===== Data listing =====

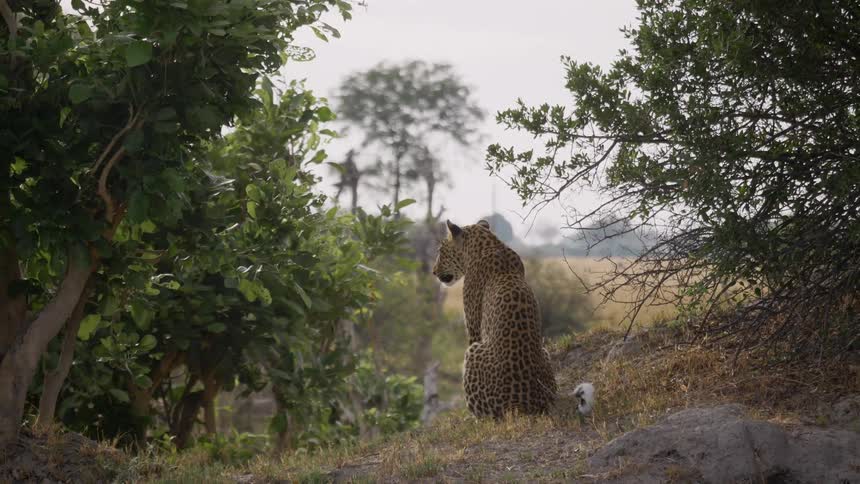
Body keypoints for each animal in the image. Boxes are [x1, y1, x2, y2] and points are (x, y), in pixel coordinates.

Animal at [431, 219, 558, 418]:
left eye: (441, 251)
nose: (434, 272)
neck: (488, 244)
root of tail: (521, 406)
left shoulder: (474, 328)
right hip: (545, 352)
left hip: (473, 352)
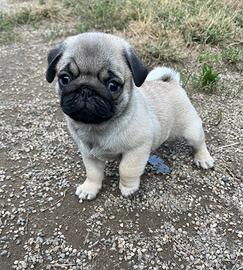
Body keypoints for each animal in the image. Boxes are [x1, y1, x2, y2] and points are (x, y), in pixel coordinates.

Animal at [46, 32, 215, 200]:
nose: (86, 90)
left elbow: (126, 169)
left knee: (199, 143)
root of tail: (171, 83)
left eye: (113, 86)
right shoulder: (89, 154)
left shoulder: (136, 149)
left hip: (192, 130)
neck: (97, 127)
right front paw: (89, 188)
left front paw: (128, 188)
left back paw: (203, 159)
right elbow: (93, 173)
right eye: (65, 79)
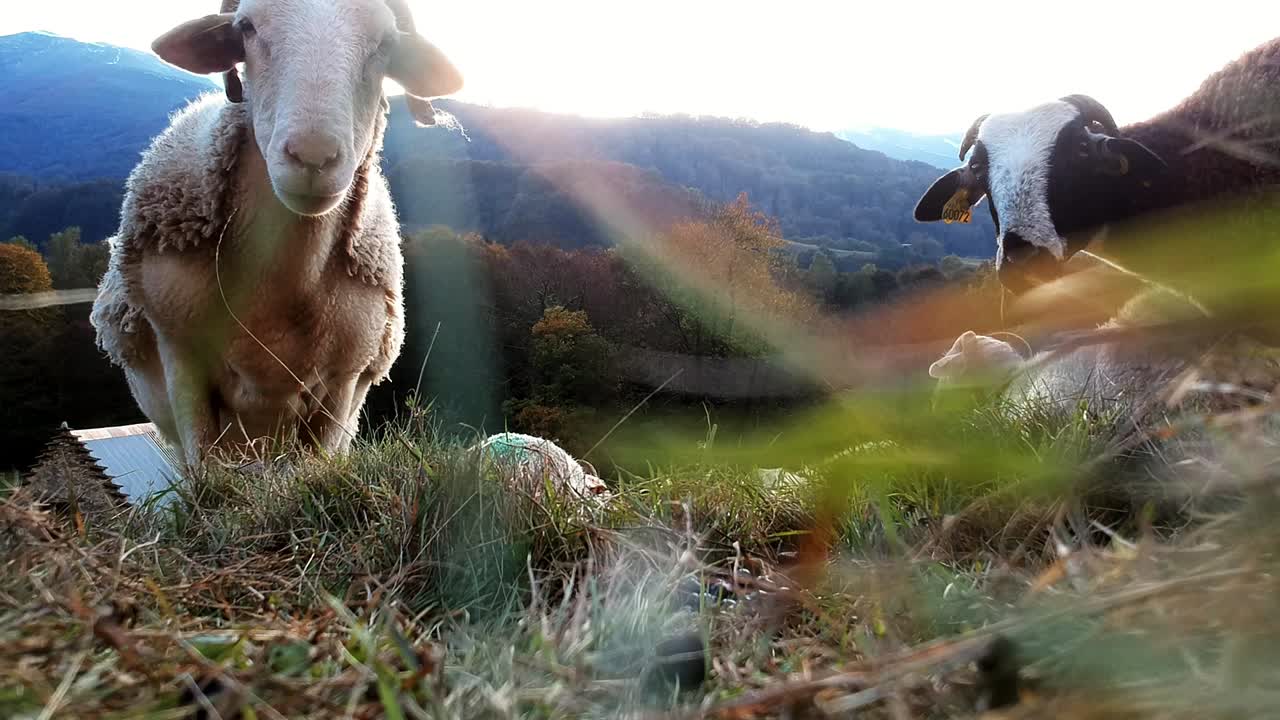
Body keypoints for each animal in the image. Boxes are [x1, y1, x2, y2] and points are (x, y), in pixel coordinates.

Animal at [89, 0, 463, 469]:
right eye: (246, 28)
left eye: (387, 45)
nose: (312, 156)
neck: (281, 289)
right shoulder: (182, 359)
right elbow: (204, 469)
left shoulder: (342, 384)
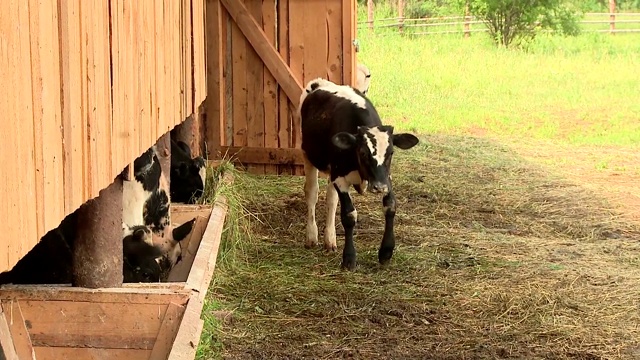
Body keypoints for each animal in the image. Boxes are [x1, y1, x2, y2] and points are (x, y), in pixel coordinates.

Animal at [298, 78, 420, 270]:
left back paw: (330, 239)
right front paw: (349, 258)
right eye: (362, 153)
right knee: (312, 193)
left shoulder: (386, 177)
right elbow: (349, 215)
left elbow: (390, 206)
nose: (379, 187)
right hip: (308, 155)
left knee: (331, 200)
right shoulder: (340, 178)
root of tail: (320, 82)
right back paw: (311, 236)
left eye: (391, 152)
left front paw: (386, 251)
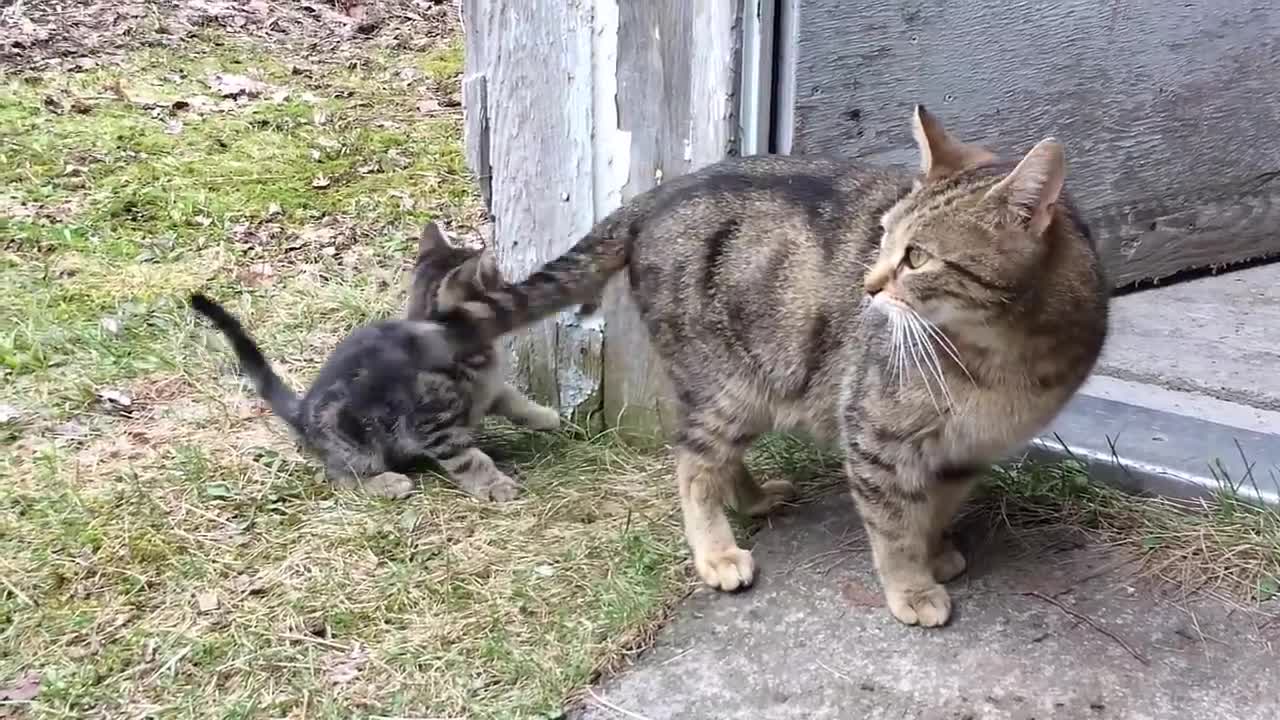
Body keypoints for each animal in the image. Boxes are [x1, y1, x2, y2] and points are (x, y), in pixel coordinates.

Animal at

=====

## Exercise details
Would you copy the lines above exactly, starting with the one that has "root of tail: (521, 406)" and ending with the one that has "right eye: (65, 79)", both included, without the pictures?

## Output of the task
root of tail: (521, 406)
left shoulder: (474, 328)
right hip: (545, 352)
left hip: (473, 352)
Body keypoints for each animal in the image. Boxes are [x1, y1, x2, y2] and points are (x, y), in pixel coordinates.

Animal at [46, 32, 215, 200]:
nose: (86, 90)
left elbow: (126, 169)
left knee: (199, 143)
root of tail: (171, 83)
left eye: (113, 86)
right shoulder: (89, 154)
left shoulder: (136, 149)
left hip: (192, 130)
neck: (97, 127)
right front paw: (89, 188)
left front paw: (128, 188)
left back paw: (203, 159)
right elbow: (93, 173)
right eye: (65, 79)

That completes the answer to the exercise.